What you will do:
Check each line of the listing below for the string "just", then copy every line that has it.

____

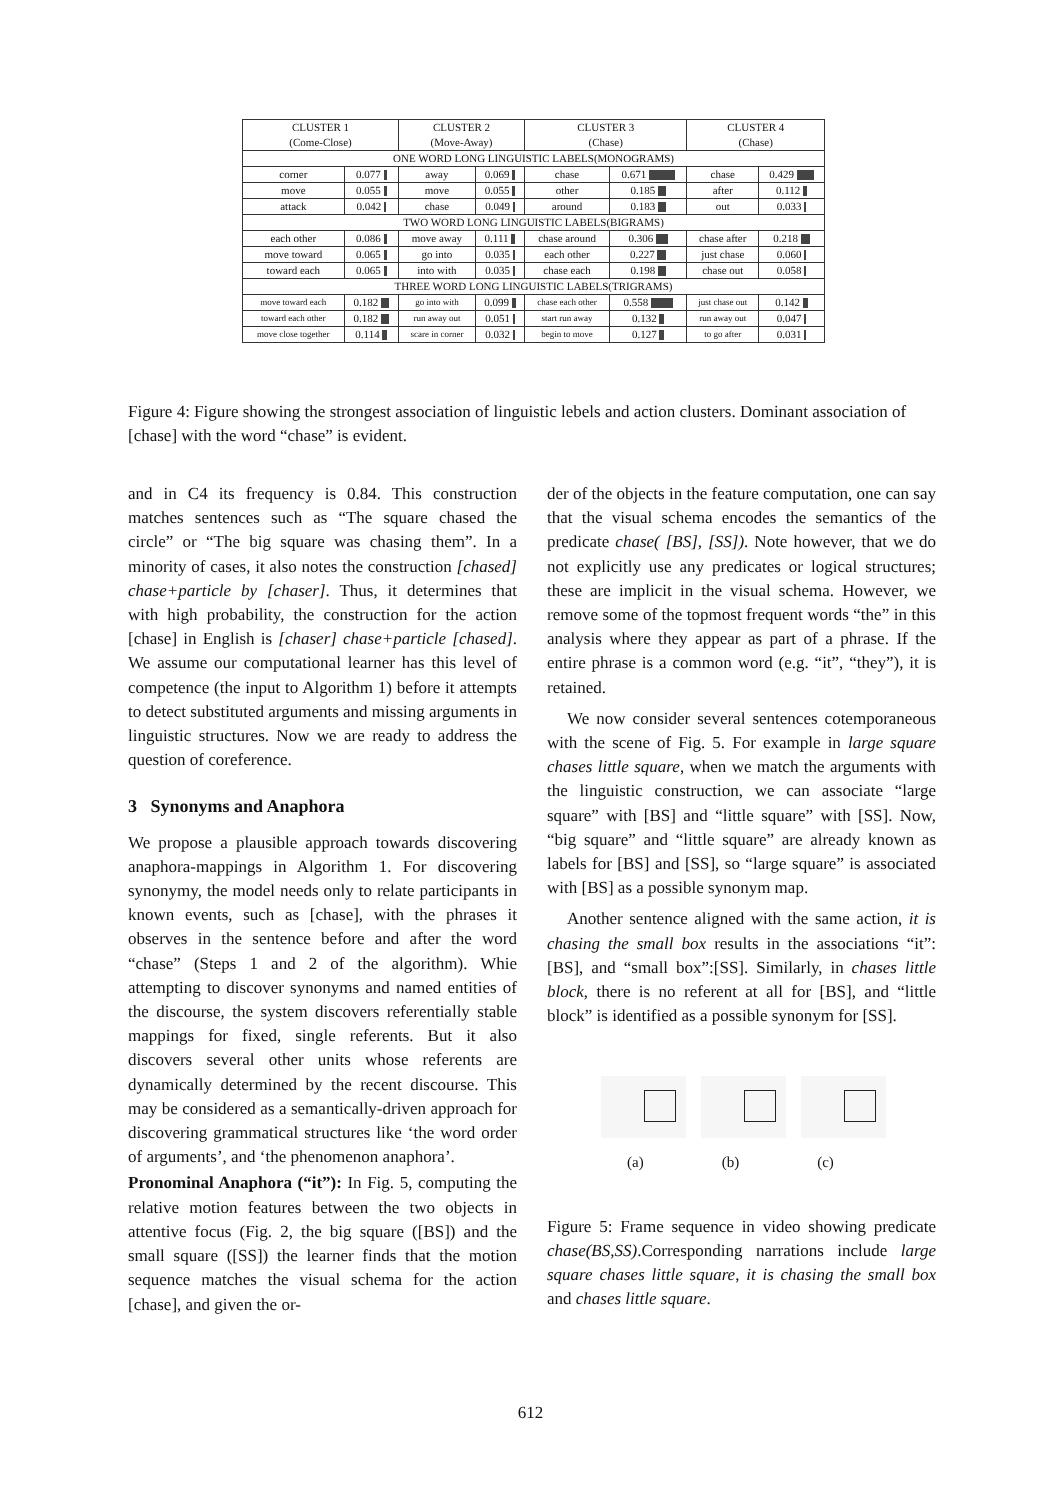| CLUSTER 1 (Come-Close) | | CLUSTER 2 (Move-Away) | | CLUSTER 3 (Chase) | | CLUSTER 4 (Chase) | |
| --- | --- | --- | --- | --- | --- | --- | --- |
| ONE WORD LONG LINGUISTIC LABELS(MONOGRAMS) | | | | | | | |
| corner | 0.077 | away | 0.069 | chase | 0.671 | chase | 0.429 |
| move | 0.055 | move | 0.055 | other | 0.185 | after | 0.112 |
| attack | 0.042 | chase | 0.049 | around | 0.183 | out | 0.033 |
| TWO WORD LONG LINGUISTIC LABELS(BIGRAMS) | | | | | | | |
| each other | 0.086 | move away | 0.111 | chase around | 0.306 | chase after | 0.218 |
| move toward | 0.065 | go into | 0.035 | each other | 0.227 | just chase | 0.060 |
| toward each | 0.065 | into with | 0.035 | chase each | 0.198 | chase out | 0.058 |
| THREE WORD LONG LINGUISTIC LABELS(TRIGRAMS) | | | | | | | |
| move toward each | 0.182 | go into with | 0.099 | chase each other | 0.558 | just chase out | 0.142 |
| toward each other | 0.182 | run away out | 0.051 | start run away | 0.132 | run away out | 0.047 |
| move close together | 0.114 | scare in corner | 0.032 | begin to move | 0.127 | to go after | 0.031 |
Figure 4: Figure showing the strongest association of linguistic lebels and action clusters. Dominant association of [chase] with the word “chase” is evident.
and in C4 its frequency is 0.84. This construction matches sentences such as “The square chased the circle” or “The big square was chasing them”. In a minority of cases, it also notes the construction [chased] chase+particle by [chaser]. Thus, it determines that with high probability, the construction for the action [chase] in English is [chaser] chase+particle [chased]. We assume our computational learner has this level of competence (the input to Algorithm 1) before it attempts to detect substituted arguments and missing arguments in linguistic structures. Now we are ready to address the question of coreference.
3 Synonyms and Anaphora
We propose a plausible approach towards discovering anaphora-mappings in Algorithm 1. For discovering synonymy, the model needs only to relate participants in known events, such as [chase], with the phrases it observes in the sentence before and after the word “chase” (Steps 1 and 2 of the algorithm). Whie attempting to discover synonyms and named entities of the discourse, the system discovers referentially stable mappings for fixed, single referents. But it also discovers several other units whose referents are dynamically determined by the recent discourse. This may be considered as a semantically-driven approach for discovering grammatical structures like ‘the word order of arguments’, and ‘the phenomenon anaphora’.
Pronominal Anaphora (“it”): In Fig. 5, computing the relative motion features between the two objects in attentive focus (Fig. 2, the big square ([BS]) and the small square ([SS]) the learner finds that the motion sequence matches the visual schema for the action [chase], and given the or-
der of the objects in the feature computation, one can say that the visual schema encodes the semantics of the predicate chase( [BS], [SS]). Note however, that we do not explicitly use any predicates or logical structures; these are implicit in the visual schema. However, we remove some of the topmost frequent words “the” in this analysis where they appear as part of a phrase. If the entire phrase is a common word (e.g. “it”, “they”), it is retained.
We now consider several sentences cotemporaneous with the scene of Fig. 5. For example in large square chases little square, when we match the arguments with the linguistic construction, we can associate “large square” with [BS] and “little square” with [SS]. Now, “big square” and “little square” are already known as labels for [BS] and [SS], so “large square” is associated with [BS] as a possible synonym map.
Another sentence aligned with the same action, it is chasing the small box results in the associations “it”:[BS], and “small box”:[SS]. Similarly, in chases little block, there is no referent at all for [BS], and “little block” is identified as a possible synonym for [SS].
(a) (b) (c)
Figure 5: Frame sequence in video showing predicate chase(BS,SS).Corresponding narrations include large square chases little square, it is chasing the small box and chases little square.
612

____

Solution:
| move toward | 0.065 | go into | 0.035 | each other | 0.227 | just chase | 0.060 |
| move toward each | 0.182 | go into with | 0.099 | chase each other | 0.558 | just chase out | 0.142 |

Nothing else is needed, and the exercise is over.